Let’s recap: Hacker grabs public information: name, gmail address, billing address. Gmail’s login system reveals that @mat has an AppeID (m***n@me.com). The hacker knows that in order to own that AppleID the only missing piece is the last 4 digits of @mat’s credit card, which can be socially engineered from Amazon support. Whew.
Still with me? Good. Here’s where it gets really ugly.
7.) Hacker calls AppleCare with the information required to infiltrate an iCloud account: name (public), email (public), billing address (public) and last 4 digits of a credit card (virtually public).
How can you protect your AppleID?
Apple requires you to have a credit card on file if you want to use iTunes and the App Store, so deleting your credit card data might not be a viable option. However, you could dedicate a single purpose credit card for Apple. If the card @mat stored with Amazon didn’t match the card stored with Apple, the attack would have stopped here. Regardless, Apple needs to seriously rethink their identity verification process.
8.) Hacker remote wipes @mat’s iPhone, iPad and Macbook Pro
There are more security steps involved to opt into a MailChimp newsletter than to remotely decimate an entire laptop. The way iCloud’s remote wipe process was designed leads me to believe they didn’t even think through the possibility that an iCloud account could be hacked.
How can you protect your data?
Backup your data. No excuses. Have multiple backups and test your restores. You can get a 2TB external hard drive for $120 on (wait for it…) Amazon, and online backup services are a few bucks a month for unlimited data. (Anecdotally, the only hard drive failure I ever experienced was 1 day after my very first online backup completed. Most people aren’t so lucky.)
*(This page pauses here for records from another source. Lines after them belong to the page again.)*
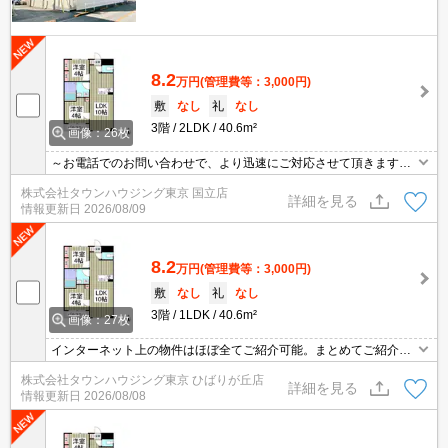
8.2
万円
(管理費等：3,000円)
敷
なし
礼
なし
3階
2LDK
40.6m²
画像：26枚
～お電話でのお問い合わせで、より迅速にご対応させて頂きます～
地域密着タウンハウジング【国立店】まで～
株式会社タウンハウジング東京 国立店
詳細を見る
情報更新日
2026/08/09
8.2
万円
(管理費等：3,000円)
敷
なし
礼
なし
3階
1LDK
40.6m²
画像：27枚
インターネット上の物件はほぼ全てご紹介可能。まとめてご紹介致
します。お気軽にお問合せください。お部屋探しは情報量地域ナン
株式会社タウンハウジング東京 ひばりが丘店
バー1のタウンハウジングまで。
詳細を見る
情報更新日
2026/08/08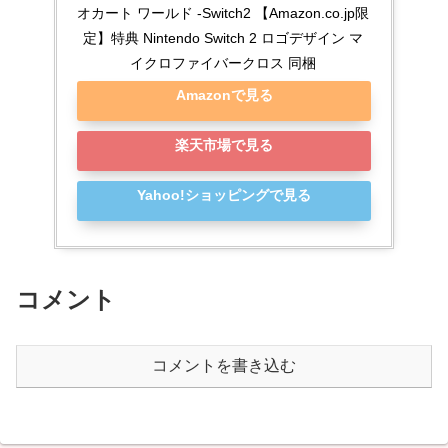
オカート ワールド -Switch2 【Amazon.co.jp限
定】特典 Nintendo Switch 2 ロゴデザイン マ
イクロファイバークロス 同梱
Amazonで見る
楽天市場で見る
Yahoo!ショッピングで見る
コメント
コメントを書き込む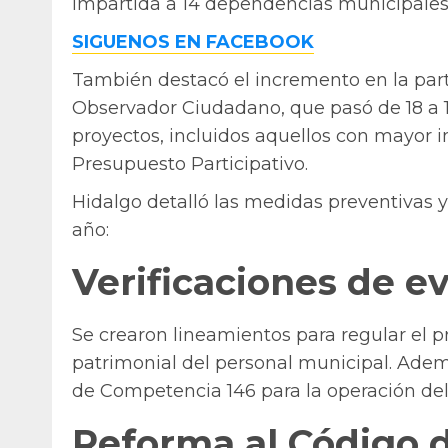
impartida a 14 dependencias municipales
SIGUENOS EN FACEBOOK
También destacó el incremento en la par
Observador Ciudadano, que pasó de 18 a 1
proyectos, incluidos aquellos con mayor i
Presupuesto Participativo.
Hidalgo detalló las medidas preventivas y 
año:
Verificaciones de e
Se crearon lineamientos para regular el p
patrimonial del personal municipal. Adem
de Competencia 146 para la operación del
Reforma al Código d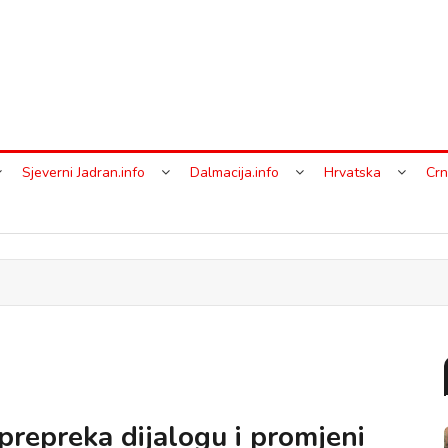
Sjeverni Jadran.info
Dalmacija.info
Hrvatska
Crn
 prepreka dijalogu i promjeni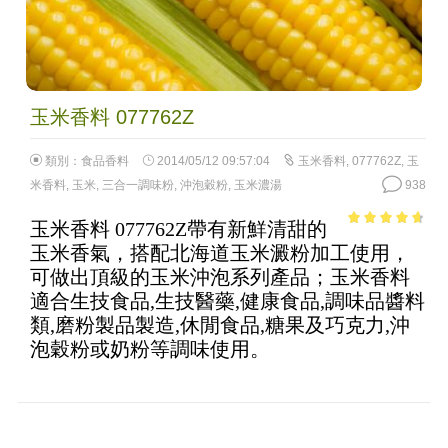
玉米香料 077762Z
類別：
食品香料
2014/05/12 09:57:04
玉米香料
,
077762Z
,
玉
米香料
,
玉米
,
三合一調味粉
,
沖泡穀粉
,
玉米濃湯
938
玉米香料 077762Z帶有新鮮清甜的
4.33
out of
玉米香氣，搭配北海道玉米澱粉加工使用，
5
可做出頂級的玉米沖泡系列產品；玉米香料
適合生技食品,生技醫藥,健康食品,調味品醬料
類,磨粉製品製造,休閒食品,糖果及巧克力,沖
泡穀粉或奶粉等調味使用。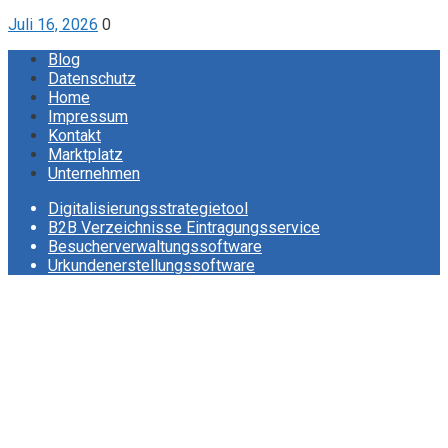
Juli 16, 2026
0
Blog
Datenschutz
Home
Impressum
Kontakt
Marktplatz
Unternehmen
Digitalisierungsstrategietool
B2B Verzeichnisse Eintragungsservice
Besucherverwaltungssoftware
Urkundenerstellungssoftware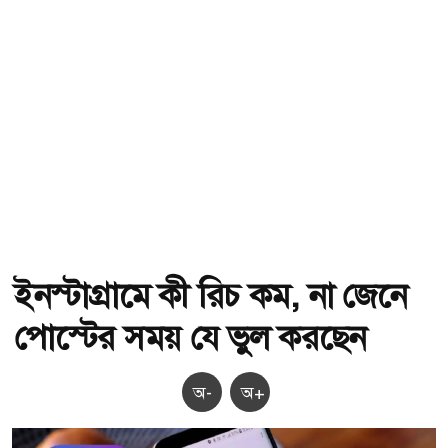
ইনস্টাগ্রামে কী রিচ কম, না জেনে
পোস্টের সময় যে ভুল করছেন
অ-
অ+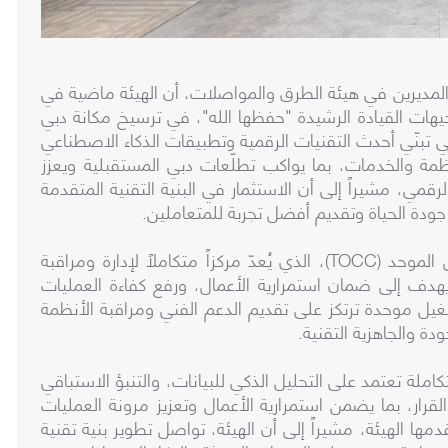
المديرين في هيئة الطرق والمواصلات، أن الهيئة ماضية في
جيهات القيادة الرشيدة "حفظها الله"، في ترسيخ مكانة دبي
ي تبنّي أحدث التقنيات الرقمية وتطبيقات الذكاء الاصطناعي
نظمة والخدمات، بما يواكب تطلّعات دبي المستقبلية ويعزز
لرقمي، مشيراً إلى أن الاستثمار في البنية التقنية المتقدمة
ودة الحياة وتقديم أفضل تجربة للمتعاملين.
جاء ذلك خلال تفقّد معاليه، مركز العمليات التقني الموحد (TOCC)، الذي يُعدّ مركزاً متكاملاً لإدارة ومراقبة
هدف إلى ضمان استمرارية الأعمال، ورفع كفاءة العمليات
يل موحدة ترتكز على تقديم الدعم الفني ومراقبة الأنظمة
ودة والجاهزية التقنية.
لة تعتمد على التحليل الذكي للبيانات، والتنبؤ الاستباقي
القرار، بما يضمن استمرارية الأعمال وتعزيز مرونة العمليات
ا الهيئة، مشيراً إلى أن الهيئة، تواصل تطوير بنية تقنية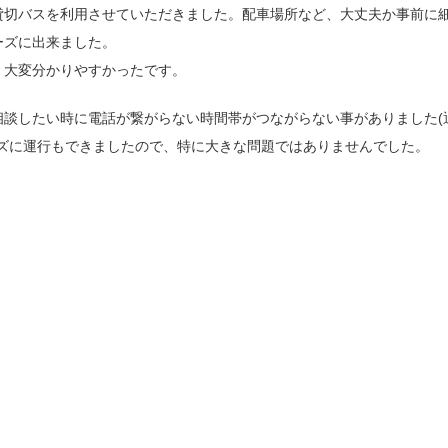
貸切バスを利用させていただきました。配車場所など、大丈夫か事前に
ーズに出来ました。
、大変分かりやすかったです。
相談したい時に電話が繋がらない時間帯がつながらない事がありました(
ーズに運行もできましたので、特に大きな問題ではありませんでした。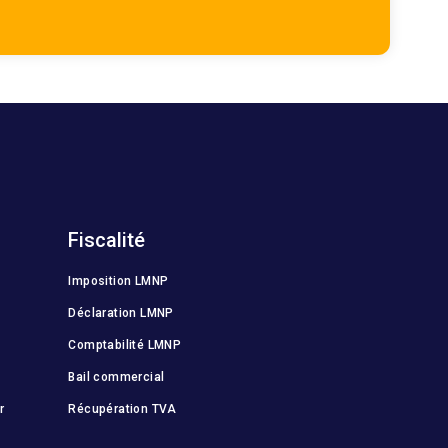
Fiscalité
Imposition LMNP
Déclaration LMNP
Comptabilité LMNP
Bail commercial
r
Récupération TVA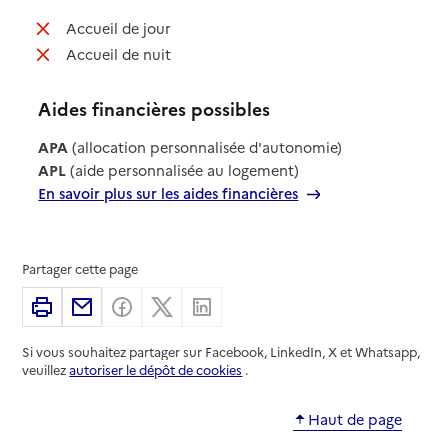
: non disponible
Accueil de jour
: non disponible
Accueil de nuit
Aides financières possibles
APA
(allocation personnalisée d'autonomie)
APL
(aide personnalisée au logement)
En savoir plus sur les aides financières
Partager cette page
Imprimer
Partager par email
Partager sur Facebook
Partager sur X
Partager sur Linkedin
Si vous souhaitez partager sur Facebook, LinkedIn, X et Whatsapp,
veuillez
autoriser le dépôt de cookies
.
Haut de page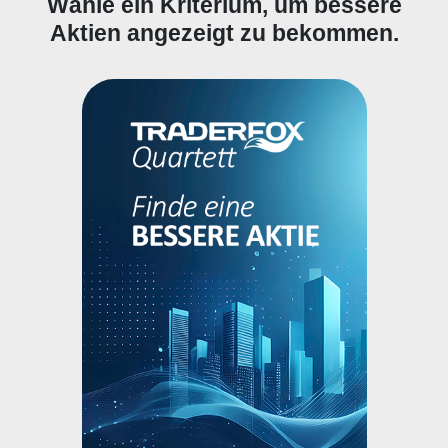
Wähle ein Kriterium, um bessere
Aktien angezeigt zu bekommen.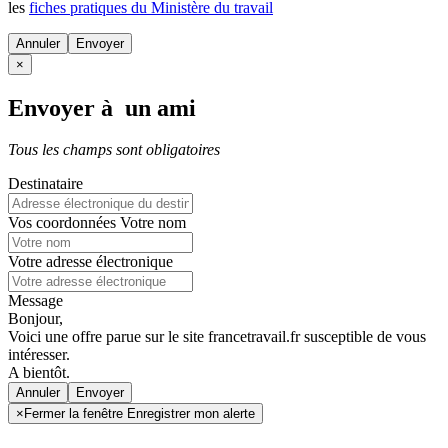
les
fiches pratiques du Ministère du travail
Annuler
×
Envoyer à un ami
Tous les champs sont obligatoires
Destinataire
Vos coordonnées
Votre nom
Votre adresse électronique
Message
Bonjour,
Voici une offre parue sur le site francetravail.fr susceptible de vous
intéresser.
A bientôt.
Annuler
×
Fermer la fenêtre Enregistrer mon alerte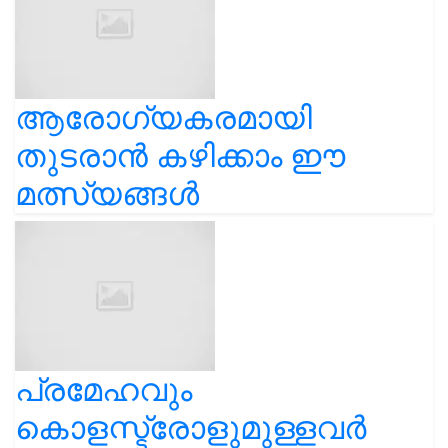
ആരോഗ്യകരമായി
തുടരാൻ കഴിക്കാം ഈ
മത്സ്യങ്ങൾ
പ്രമേഹവും
കൊളസ്ട്രോളുമുള്ളവർ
So many systems are interconnected in the cloud making things more convenient than ever before, but we have to realize that this same interconnectedness makes security exponentially harder. Passwords are no longer good enough—not for the important stuff. If Apple, Amazon, and (too a much lesser extent) Google—companies with a combined market cap of 900B—can’t get security right, what are the lesser known providers doing?